-- Begin Quoted text --

What I want to do in today's episode is look at six major areas that are capturing headlines here at the start of 2026 and talk about what I think are the important things for investors to watch for in each of them.
I'll start with the Federal Reserve because of the blockbuster news that emerged last weekend that the administration has opened a criminal investigation into Fed Chairman Jerome Powell.
What has happened is this: According to multiple news sources and Powell himself, the U.S. attorney's office in the District of Columbia has opened a criminal investigation over the central bank's renovations of its headquarters and whether Powell lied to Congress in testimony last year about the project. Opening a criminal investigation, of course, doesn't mean that there will ultimately be any charges brought. And the Justice Department has not confirmed that there is an ongoing investigation. But it's hard not to see this as an extension of the president's year-long feud with Powell over interest rates. Trump has talked for months about wanting to fire Powell. He has tried to fire another Fed governor, Lisa Cook, though that case is pending at the Supreme Court, which will hear oral arguments in the case next week. Trump has appointed a loyalist, Steven Miran, to an open seat on the Fed board. And he said time and time again that he wants the Fed to lower rates more aggressively and more quickly.
Beyond escalating the ongoing pressure campaign that the president has waged on Powell and other Fed members to lower rates, the news of a criminal investigation raises serious questions for the markets about whether the central bank can remain independent of political pressure. Some see this as a warning to whomever succeeds Powell as chair when his term ends this spring that contradicting the president's wishes could come with a price. The president is expected to name his nominee to succeed Powell in the coming weeks.
Markets were choppy on Monday, with stocks opening down sharply before rebounding later in the day. Gold hit a record high, the dollar was down, and long-term bond yields rose—all signs that markets were concerned about the news from the Fed.

-- End Quoted text --

What you need to do:
(1) Quote the passage on the Federal Reserve word for word, starting with "Beyond escalating the" and going on through "the coming weeks.".
(2) Count the lines in the rows below that contain the string "clips", and give only the number.

-- Begin Given data --

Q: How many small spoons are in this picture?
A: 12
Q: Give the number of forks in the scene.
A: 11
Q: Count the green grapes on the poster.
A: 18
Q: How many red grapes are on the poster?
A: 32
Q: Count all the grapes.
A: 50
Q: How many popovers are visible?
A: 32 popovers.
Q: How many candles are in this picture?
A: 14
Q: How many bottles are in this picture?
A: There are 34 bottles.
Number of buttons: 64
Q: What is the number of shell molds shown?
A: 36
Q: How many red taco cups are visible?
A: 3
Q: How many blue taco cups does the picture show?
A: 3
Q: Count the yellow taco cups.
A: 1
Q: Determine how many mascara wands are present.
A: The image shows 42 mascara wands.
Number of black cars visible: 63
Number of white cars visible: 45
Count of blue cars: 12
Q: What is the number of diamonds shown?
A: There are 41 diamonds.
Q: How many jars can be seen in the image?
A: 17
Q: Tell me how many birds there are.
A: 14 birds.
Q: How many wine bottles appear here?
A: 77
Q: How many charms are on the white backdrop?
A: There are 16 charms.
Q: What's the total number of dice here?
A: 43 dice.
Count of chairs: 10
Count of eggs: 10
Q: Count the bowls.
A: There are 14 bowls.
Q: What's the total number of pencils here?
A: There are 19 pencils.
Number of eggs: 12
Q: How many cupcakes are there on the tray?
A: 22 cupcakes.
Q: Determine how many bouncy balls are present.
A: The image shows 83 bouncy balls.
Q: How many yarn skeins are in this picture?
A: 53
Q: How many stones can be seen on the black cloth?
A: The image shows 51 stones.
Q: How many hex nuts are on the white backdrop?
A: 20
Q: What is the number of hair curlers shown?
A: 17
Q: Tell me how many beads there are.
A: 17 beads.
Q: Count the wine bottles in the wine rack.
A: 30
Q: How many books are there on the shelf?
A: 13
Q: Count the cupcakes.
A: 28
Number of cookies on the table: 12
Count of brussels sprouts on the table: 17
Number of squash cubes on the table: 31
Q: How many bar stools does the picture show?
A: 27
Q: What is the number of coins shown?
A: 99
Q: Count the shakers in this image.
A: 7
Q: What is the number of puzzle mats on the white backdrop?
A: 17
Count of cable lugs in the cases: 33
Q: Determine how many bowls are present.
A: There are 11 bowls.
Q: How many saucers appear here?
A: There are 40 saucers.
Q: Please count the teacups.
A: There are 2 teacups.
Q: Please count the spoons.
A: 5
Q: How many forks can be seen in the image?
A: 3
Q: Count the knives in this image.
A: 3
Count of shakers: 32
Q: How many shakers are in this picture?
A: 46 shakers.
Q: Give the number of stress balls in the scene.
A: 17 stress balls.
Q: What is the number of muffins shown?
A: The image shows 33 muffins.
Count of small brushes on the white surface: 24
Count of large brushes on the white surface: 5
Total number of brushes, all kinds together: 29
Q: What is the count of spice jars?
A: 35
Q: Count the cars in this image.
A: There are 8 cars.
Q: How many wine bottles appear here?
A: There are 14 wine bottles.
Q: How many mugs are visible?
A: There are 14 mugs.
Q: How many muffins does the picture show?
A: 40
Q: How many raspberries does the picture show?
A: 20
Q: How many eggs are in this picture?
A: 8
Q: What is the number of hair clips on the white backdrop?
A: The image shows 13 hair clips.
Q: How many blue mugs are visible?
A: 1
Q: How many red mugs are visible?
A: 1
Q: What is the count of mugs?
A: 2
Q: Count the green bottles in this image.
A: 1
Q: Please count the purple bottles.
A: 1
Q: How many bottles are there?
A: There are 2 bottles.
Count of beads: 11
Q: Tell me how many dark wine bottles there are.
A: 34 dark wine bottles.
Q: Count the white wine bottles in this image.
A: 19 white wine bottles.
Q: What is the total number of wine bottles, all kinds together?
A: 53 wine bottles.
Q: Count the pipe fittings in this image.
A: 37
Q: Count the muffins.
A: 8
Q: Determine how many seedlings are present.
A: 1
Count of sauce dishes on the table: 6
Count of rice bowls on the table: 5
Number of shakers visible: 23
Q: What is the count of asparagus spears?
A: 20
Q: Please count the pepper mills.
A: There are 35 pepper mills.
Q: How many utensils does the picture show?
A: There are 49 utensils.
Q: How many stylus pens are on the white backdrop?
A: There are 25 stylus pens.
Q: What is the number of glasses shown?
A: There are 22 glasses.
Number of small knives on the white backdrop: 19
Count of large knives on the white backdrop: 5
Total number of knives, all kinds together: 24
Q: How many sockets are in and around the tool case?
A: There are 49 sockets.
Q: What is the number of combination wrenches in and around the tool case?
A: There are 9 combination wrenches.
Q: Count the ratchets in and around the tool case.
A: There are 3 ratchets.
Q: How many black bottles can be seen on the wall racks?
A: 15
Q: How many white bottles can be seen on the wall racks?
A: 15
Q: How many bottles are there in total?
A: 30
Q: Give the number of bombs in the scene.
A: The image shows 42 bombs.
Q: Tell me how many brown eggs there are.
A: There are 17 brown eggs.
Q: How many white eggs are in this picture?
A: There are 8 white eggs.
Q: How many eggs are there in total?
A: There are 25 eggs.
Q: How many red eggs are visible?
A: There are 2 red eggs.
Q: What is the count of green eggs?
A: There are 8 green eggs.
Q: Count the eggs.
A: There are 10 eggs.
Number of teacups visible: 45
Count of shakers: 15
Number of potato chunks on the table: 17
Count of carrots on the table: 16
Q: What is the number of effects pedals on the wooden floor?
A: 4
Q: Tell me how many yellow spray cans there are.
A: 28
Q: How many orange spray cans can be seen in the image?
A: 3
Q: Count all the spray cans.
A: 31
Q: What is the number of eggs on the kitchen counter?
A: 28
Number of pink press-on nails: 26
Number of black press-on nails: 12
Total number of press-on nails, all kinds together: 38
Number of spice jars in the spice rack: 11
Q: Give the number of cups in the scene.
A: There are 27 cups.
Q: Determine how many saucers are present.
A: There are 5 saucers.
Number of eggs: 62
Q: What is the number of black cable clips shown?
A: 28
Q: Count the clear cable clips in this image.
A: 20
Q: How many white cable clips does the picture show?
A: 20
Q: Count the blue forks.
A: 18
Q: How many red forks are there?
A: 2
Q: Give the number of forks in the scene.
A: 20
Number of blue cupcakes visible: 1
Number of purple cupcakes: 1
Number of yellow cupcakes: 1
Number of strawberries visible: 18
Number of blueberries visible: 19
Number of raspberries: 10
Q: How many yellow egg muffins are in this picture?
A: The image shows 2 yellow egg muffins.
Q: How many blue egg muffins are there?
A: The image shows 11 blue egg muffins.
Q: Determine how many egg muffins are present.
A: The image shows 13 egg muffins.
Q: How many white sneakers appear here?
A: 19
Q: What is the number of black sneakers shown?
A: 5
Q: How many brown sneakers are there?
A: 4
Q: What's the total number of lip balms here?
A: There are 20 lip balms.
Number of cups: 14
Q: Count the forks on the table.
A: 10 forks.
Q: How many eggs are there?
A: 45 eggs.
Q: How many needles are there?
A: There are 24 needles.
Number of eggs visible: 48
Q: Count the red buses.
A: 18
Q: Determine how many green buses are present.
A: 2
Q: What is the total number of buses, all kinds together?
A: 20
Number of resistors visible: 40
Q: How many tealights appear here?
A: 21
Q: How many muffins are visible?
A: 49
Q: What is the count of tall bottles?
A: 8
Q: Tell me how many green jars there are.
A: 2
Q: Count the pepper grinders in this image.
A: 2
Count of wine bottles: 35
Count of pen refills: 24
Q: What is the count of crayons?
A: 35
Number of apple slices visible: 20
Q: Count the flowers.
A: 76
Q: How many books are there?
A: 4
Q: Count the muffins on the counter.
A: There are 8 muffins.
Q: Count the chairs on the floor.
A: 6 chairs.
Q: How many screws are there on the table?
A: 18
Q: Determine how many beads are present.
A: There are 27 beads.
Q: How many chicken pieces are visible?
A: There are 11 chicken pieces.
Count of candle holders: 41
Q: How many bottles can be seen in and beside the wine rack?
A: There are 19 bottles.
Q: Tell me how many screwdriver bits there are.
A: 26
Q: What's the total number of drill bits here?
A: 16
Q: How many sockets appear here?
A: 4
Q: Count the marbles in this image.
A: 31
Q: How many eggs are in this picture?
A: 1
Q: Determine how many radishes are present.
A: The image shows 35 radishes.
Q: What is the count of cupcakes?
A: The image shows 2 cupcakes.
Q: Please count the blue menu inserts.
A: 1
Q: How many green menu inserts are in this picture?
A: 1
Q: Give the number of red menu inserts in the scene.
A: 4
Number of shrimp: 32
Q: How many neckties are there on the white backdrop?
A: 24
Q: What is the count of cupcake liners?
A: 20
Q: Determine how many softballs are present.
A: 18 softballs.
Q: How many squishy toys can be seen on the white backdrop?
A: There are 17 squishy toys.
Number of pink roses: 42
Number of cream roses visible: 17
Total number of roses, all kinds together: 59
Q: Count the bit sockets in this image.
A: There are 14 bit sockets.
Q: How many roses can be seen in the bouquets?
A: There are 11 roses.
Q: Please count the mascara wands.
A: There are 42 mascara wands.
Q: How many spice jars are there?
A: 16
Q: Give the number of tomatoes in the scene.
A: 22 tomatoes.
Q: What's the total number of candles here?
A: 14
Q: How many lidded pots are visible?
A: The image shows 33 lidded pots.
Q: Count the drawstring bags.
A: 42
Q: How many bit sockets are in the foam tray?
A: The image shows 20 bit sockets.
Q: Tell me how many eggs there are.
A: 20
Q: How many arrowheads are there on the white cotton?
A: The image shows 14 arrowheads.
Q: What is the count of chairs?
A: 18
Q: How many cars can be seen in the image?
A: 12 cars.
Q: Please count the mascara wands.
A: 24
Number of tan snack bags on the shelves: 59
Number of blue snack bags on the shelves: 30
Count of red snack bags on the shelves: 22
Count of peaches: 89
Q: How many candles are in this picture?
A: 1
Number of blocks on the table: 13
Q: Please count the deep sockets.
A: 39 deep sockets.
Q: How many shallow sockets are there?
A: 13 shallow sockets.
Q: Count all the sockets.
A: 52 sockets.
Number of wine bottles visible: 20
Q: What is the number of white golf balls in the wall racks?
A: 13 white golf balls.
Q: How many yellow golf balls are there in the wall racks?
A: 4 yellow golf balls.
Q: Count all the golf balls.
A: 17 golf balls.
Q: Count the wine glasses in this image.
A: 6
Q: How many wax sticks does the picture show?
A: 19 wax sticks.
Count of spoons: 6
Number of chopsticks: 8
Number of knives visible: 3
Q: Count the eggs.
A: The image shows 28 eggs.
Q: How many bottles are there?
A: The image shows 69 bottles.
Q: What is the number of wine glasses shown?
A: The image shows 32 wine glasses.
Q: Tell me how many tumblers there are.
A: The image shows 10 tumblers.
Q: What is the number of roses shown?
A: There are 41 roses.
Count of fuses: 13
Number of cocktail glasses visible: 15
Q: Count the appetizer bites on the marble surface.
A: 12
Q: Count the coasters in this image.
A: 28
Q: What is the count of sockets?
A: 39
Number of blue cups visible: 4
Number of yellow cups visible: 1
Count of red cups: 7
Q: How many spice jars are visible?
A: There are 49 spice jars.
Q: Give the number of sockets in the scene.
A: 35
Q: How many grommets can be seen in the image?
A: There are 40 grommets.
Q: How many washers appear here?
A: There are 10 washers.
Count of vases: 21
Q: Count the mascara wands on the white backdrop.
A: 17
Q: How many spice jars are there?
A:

-- End Given data --

List of solutions:
(1)
Beyond escalating the ongoing pressure campaign that the president has waged on Powell and other Fed members to lower rates, the news of a criminal investigation raises serious questions for the markets about whether the central bank can remain independent of political pressure. Some see this as a warning to whomever succeeds Powell as chair when his term ends this spring that contradicting the president's wishes could come with a price. The president is expected to name his nominee to succeed Powell in the coming weeks.

(2) 5